*** DATA LISTING ***

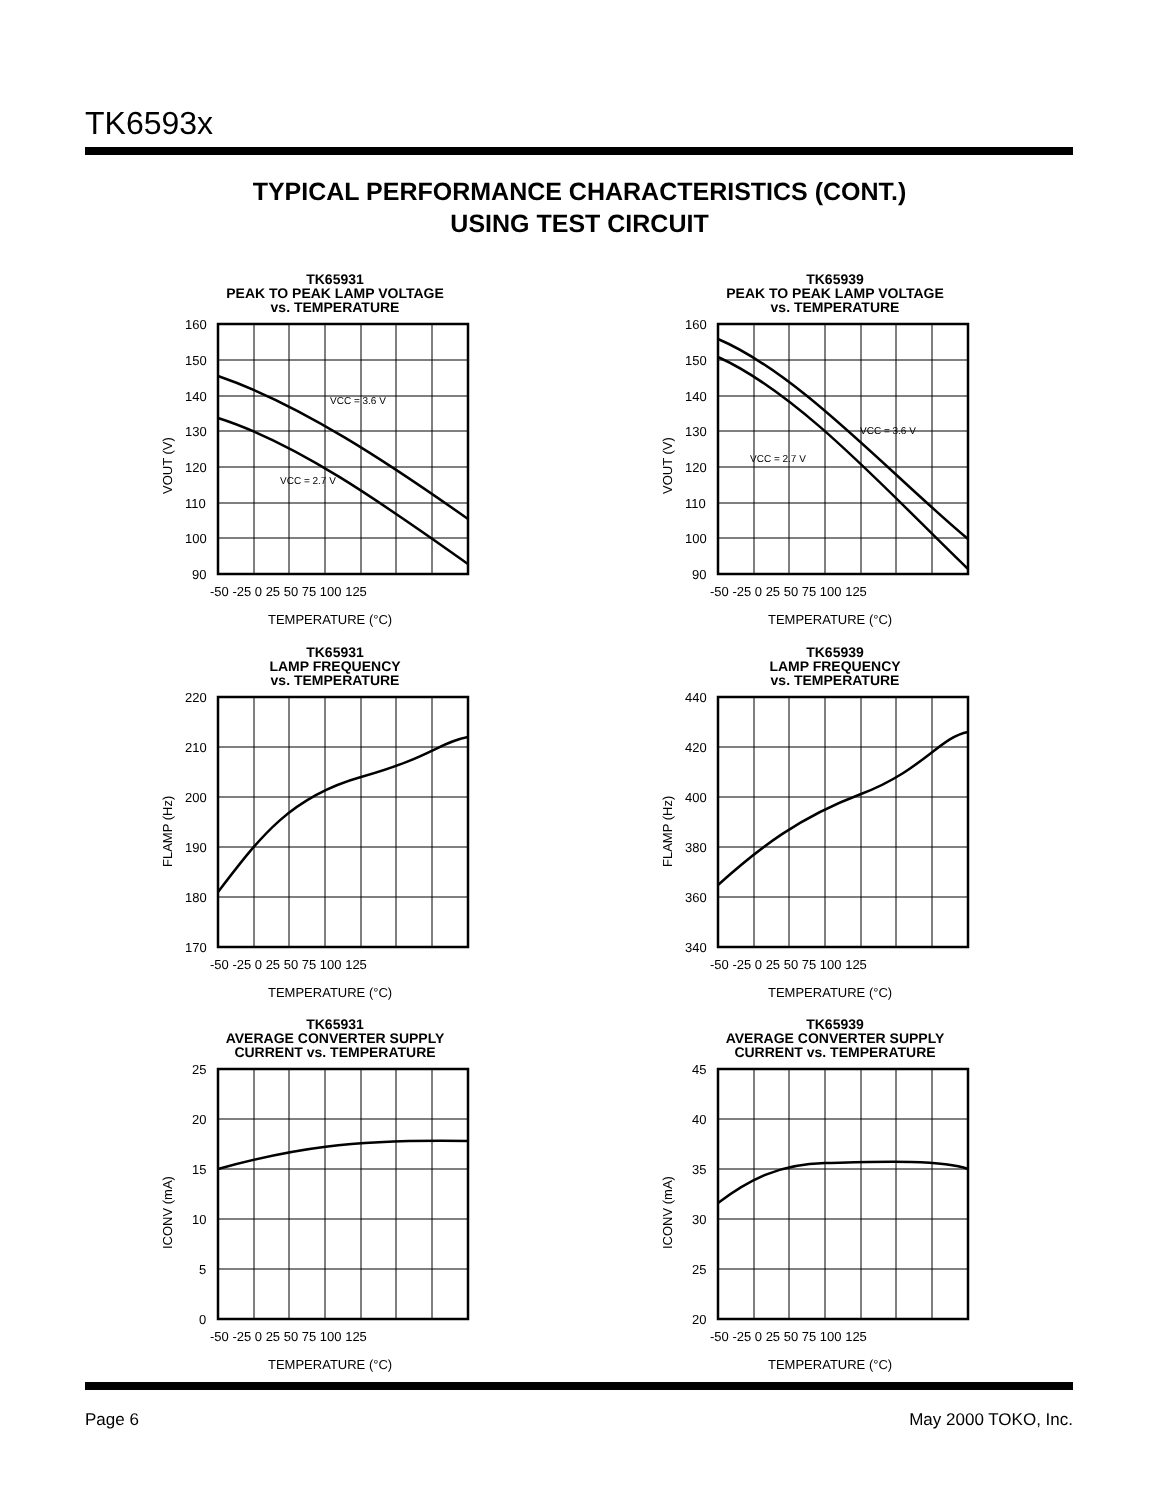TK6593x
TYPICAL PERFORMANCE CHARACTERISTICS (CONT.)
USING TEST CIRCUIT
TK65931
PEAK TO PEAK LAMP VOLTAGE
vs. TEMPERATURE
160
150
140
130
120
110
100
90
VCC = 3.6 V
VCC = 2.7 V
-50 -25 0 25 50 75 100 125
TEMPERATURE (°C)
VOUT (V)
TK65939
PEAK TO PEAK LAMP VOLTAGE
vs. TEMPERATURE
160
150
140
130
120
110
100
90
VCC = 3.6 V
VCC = 2.7 V
-50 -25 0 25 50 75 100 125
TEMPERATURE (°C)
VOUT (V)
TK65931
LAMP FREQUENCY
vs. TEMPERATURE
220
210
200
190
180
170
-50 -25 0 25 50 75 100 125
TEMPERATURE (°C)
FLAMP (Hz)
TK65939
LAMP FREQUENCY
vs. TEMPERATURE
440
420
400
380
360
340
-50 -25 0 25 50 75 100 125
TEMPERATURE (°C)
FLAMP (Hz)
TK65931
AVERAGE CONVERTER SUPPLY
CURRENT vs. TEMPERATURE
25
20
15
10
5
0
-50 -25 0 25 50 75 100 125
TEMPERATURE (°C)
ICONV (mA)
TK65939
AVERAGE CONVERTER SUPPLY
CURRENT vs. TEMPERATURE
45
40
35
30
25
20
-50 -25 0 25 50 75 100 125
TEMPERATURE (°C)
ICONV (mA)
Page 6 May 2000 TOKO, Inc.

*** End of DATA LISTING ***

*PROBLEM STATEMENT*.
Set down each entry again exactly as written. Pictures stay out.

*RESPONSE*.
TK6593x
TYPICAL PERFORMANCE CHARACTERISTICS (CONT.)
USING TEST CIRCUIT
TK65931
PEAK TO PEAK LAMP VOLTAGE
vs. TEMPERATURE
160
150
140
130
120
110
100
90
VCC = 3.6 V
VCC = 2.7 V
-50 -25 0 25 50 75 100 125
TEMPERATURE (°C)
VOUT (V)
TK65939
PEAK TO PEAK LAMP VOLTAGE
vs. TEMPERATURE
160
150
140
130
120
110
100
90
VCC = 3.6 V
VCC = 2.7 V
-50 -25 0 25 50 75 100 125
TEMPERATURE (°C)
VOUT (V)
TK65931
LAMP FREQUENCY
vs. TEMPERATURE
220
210
200
190
180
170
-50 -25 0 25 50 75 100 125
TEMPERATURE (°C)
FLAMP (Hz)
TK65939
LAMP FREQUENCY
vs. TEMPERATURE
440
420
400
380
360
340
-50 -25 0 25 50 75 100 125
TEMPERATURE (°C)
FLAMP (Hz)
TK65931
AVERAGE CONVERTER SUPPLY
CURRENT vs. TEMPERATURE
25
20
15
10
5
0
-50 -25 0 25 50 75 100 125
TEMPERATURE (°C)
ICONV (mA)
TK65939
AVERAGE CONVERTER SUPPLY
CURRENT vs. TEMPERATURE
45
40
35
30
25
20
-50 -25 0 25 50 75 100 125
TEMPERATURE (°C)
ICONV (mA)
Page 6 May 2000 TOKO, Inc.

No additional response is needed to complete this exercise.